寛永17年(1640)「幕府、江戸の髪結に鑑札を渡す」。
『日本史年表』(岩波書店、歴史学研究会編)に記載されています。たった一行で、出典など不明です。

鑑札は営業許可証のようなもので、多くは将棋の駒のような五角形をしています。
鑑札を渡す、というのは、幕府が認めた髪結に渡すことで、鑑札を持たない髪結の営業を禁じたわけです。

徳川家康が江戸に封じられたのは天正18年(1590)のこと、慶長8年(1603)征夷大将軍になり江戸幕府を開きます。その後江戸城の増築や改修、天守閣の造営などを諸大名に命じて普請させたことから、土木・建築関係の人が江戸に集まります。さらに、元和元年(1615)豊臣家を滅ぼし、武家諸法度を発し、江戸に大名屋敷を作らせると、多くの武家が地方から集まってくるようになります。

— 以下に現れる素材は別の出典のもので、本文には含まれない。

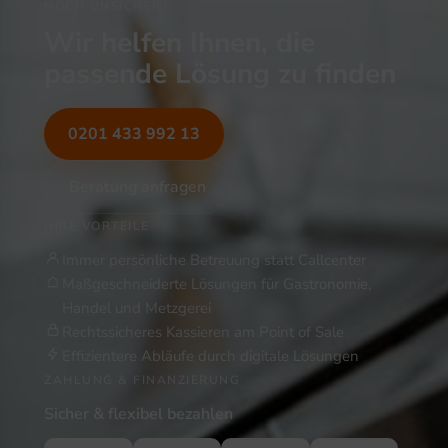
NOCH UNSICHER?
Wir helfen Ihnen, die
passende Lösung zu finden
0201 433 992 13
Beratung anfragen
IHRE VORTEILE
Immer persönliche Betreuung statt Callcenter
Maßgeschneiderte Lösungen für Gastronomie,
Handel und Metzgerei
Rechtssicheres Kassieren am Point of Sale
Effizientere Abläufe durch digitale Lösungen
ZAHLUNG & FINANZIERUNG
Sicher & flexibel bezahlen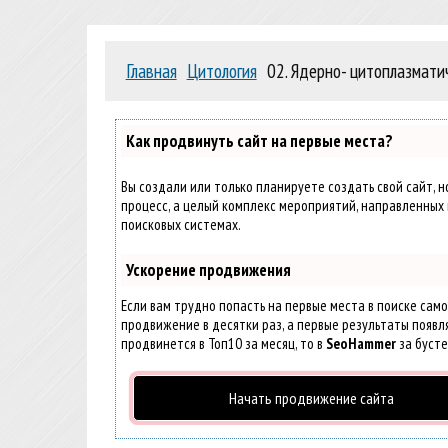
Главная
Цитология
02. Ядерно- цитоплазмати
Как продвинуть сайт на первые места?
Вы создали или только планируете создать свой сайт, н
процесс, а целый комплекс мероприятий, направленных 
поисковых системах.
Ускорение продвижения
Если вам трудно попасть на первые места в поиске сам
продвижение в десятки раз, а первые результаты появля
продвинется в Топ10 за месяц, то в
SeoHammer
за буст
Начать продвижение сайта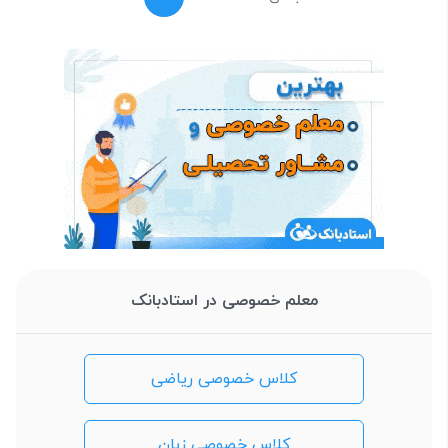
معلم خصوصی در استادبانک
کلاس خصوصی ریاضی
کلاس خصوصی زبان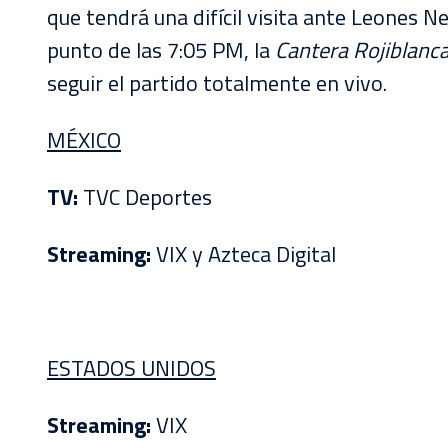
que tendrá una difícil visita ante Leones Ne
punto de las 7:05 PM, la
Cantera Rojiblanc
seguir el partido totalmente en vivo.
MÉXICO
TV:
TVC Deportes
Streaming:
VIX y Azteca Digital
ESTADOS UNIDOS
Streaming:
VIX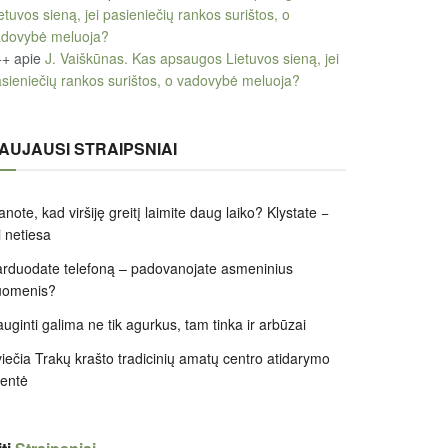
etuvos sieną, jei pasieniečių rankos surištos, o
adovybė meluoja?
++
apie
J. Vaiškūnas. Kas apsaugos Lietuvos sieną, jei
sieniečių rankos surištos, o vadovybė meluoja?
AUJAUSI STRAIPSNIAI
note, kad viršiję greitį laimite daug laiko? Klystate −
i netiesa
rduodate telefoną – padovanojate asmeninius
uomenis?
uginti galima ne tik agurkus, tam tinka ir arbūzai
iečia Trakų krašto tradicinių amatų centro atidarymo
entė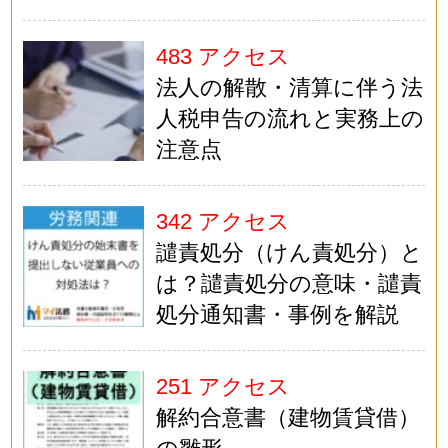
483 アクセス
法人の解散・清算に伴う法
人税申告の流れと実務上の
注意点
342 アクセス
譴責処分（けん責処分）と
は？譴責処分の意味・譴責
処分通知書・事例を解説
251 アクセス
解約合意書（建物賃貸借）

寛永17年といえば、参勤交代が行われるようになった家光の時代で、江戸の町方衆も数を増し、江戸幕府のお膝元として、ようやく賑わいを見せ始めたころです。
初期の江戸の町は、男が多い町でした。そのころ一般化した月代剃り、丁髷はセルフでするのは難しい。江戸に髪結が増えるのは必然といえます。

上方では戦国時代にすでに髪結がいましたが、江戸は江戸幕府が開かれ、諸国から人、とくに男子が集まってくるようになった、慶長後期あたりには髪結が仕事をしていたものと思われます。
営業形態は、多くは出床です。街道筋の脇に簡単な床を張って、大きな暖簾をかけて通りからひと目を遮っただけの簡単な出床だったのでしょう。

寛永17年の当時は、店で営業する内床もいたでしょうし、得意先の屋敷に出向いて仕事をする廻り床屋もいました。江戸の町で、多くの髪結が腕を競ったと思われますが、なかには技量的、あるいは技量以外の面で不的確な髪結がいたのかもしれません。そんなけしからぬ髪結を排除し、取り締まるために渡したのが髪結鑑札といえます。

『日本史年表』は文字通り、一冊まるごと年表です。政治史、事件史が大半を占めるのはやむをえません。400ページある『日本史年表』で、髪結に関する記述は、この一行と、慶長8年(1603)「出雲の阿国・京都で歌舞伎踊りを演ずる」ぐらいです。

出典などの明記はありませんが、有力(と思える)歴史学者ら60名が成作に参加している書籍だけに、間違いないと信じています。